Canadian families today are more diverse than ever before. One in six Canadian children lives in a single-parent household, and many are being raised in step families or by common-law couples.[i]
Children are at the heart of marriage and family. This makes them especially vulnerable to shifts in the family structure. Research continues to show that all forms of family structure are not equally beneficial for child well-being. Rather, one type of family consistently outperforms all others; children do best in a family founded on marriage between their own mother and father.[ii]
Families founded on marriage are far more likely to endure. More than 50% of the children of cohabiting couples will have experienced a family breakup by the time they are 10 years old, compared to only 14% of the children of married couples who did not cohabit before marriage.[iii]
Children of married parents generally have fewer problems at school, they are healthier physically and psychologically, and they are less likely to fall victim to child abuse or neglect.[iv] Marriage also makes the parents themselves happier, which in turn creates a better environment for their children.
With Canada facing a population decline because of falling birth rates, it is good news that marriage also produces more children! According to Statistics Canada, between 1985 and 1994, married women had twice as many children as women who cohabited.
We also know that children continue to need both a mother and a father. Both mothers and fathers bring their unique contributions to parenting, and neither can be replaced by the other. In their own gender-specific ways, they act as important role models for their children. This may be why many single parents, who are striving to achieve the best for their children —often in heroic circumstances— seek out role models of the missing parent’s gender for their children.
The personal connection between a child and its biological parents is also important for a child’s development. It is certainly true that a child benefits from the love of adoptive parents. We know, however, how difficult it is for many of them not to know their biological origins. Yet today, through in vitro fertilization with donor sperm and eggs, children are being intentionally deprived of a biological parent.
New studies also show the importance of parental presence for the cognitive development of the child during early childhood. Montreal pediatrician Jean-François Chicoine sounds a cry of alarm regarding the situation of children in his recent book, Le bébé et l’eau du bain — Comment la garderie change la vie de vos enfants (“The Baby and the Bathwater – How Daycare Changes the Life of Our Children”), co-authored by journalist Nathalie Collard.
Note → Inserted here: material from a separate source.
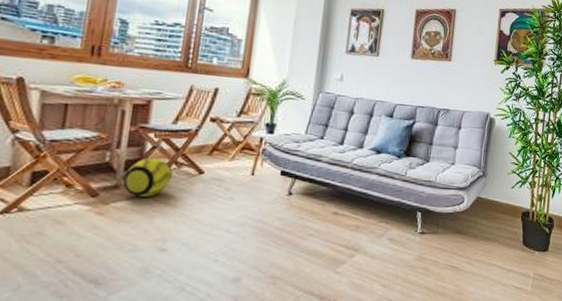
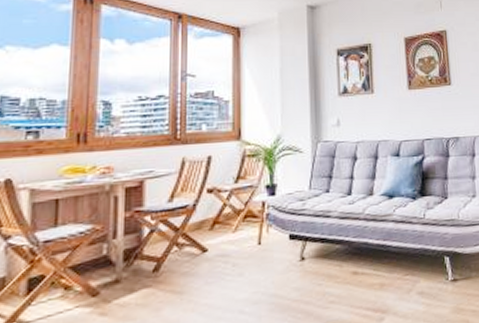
ball: present [123,157,173,197] -> none [124,242,174,289]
He writes: “Thus, I implore you, it is necessary to aim for 18 to 24 months of parental protection. This is neither a minimum nor a maximum, it is the goal that any society should be able to attain for itself in order to give the best of the world to younger generations”.[v]
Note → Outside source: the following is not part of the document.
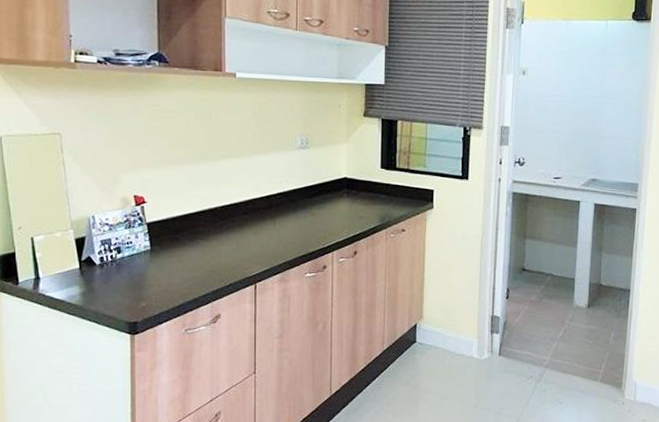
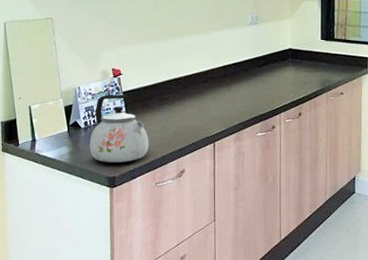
kettle: none [106,225,179,306] -> present [89,94,149,163]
As a society, we must rediscover the great personal and social value of the work of a parent who chooses to stay at home and raise children. We must also offer women, who most often take on this responsibility, the opportunity to develop professionally without sacrificing their role as mothers; it should be possible for them to continue their career from home or part time, or to return to the workplace without being penalized after raising their children.
This outcome will require a radical transformation of many social and corporate attitudes, but we believe such a transformation would benefit society in general and individual families in particular. It is therefore worthy of society’s greatest effort.
[i] Statistics Canada, 2001 Census: Families and Households Profile, available at:
http://www12.statcan.ca/english/census01/products/analytic/companion/fam/canada.cfm (In 2001, 16% of all Canadian families were single parent families, almost 12% were step families, 14% were common-law families).
[ii] Mary Parke, Are Married Parents Really Better for Children? What Research Says About the Effects of Family Structure on Child Well-Being, Policy Brief, Center for Law and Social Policy (May 2003): 6, available at: http://www.clasp.org/publications/Marriage_Brief3.pdf.
[iii] The Vanier Institute of the Family, Profiling Canada’s Families (2004): 35, based on Statistics Canada, Report on the Demographic Situation in Canada 2000.
[iv] Maggie Gallagher, “(How) Does Marriage Protect Child Well-Being? in Robert P. George and Jean Bethke Elshtain, eds., The Meaning of Marriage: Family, State, Market, & Morals (Witherspoon Institute: 2006): 197-212; Nico Trocme et. al., Canadian Incidence Study of Reported Child Abuse and Neglect (Health Canada: 2001): 73-75.
[v] Dr. Jean-François Chicoine and Nathalie Collard, Le bébé et l’eau du bain —Comment la garderie change la vie de vos enfants (Éditions Québec Amérique inc.; 2006): 41. Excerpt and title translated by COLF.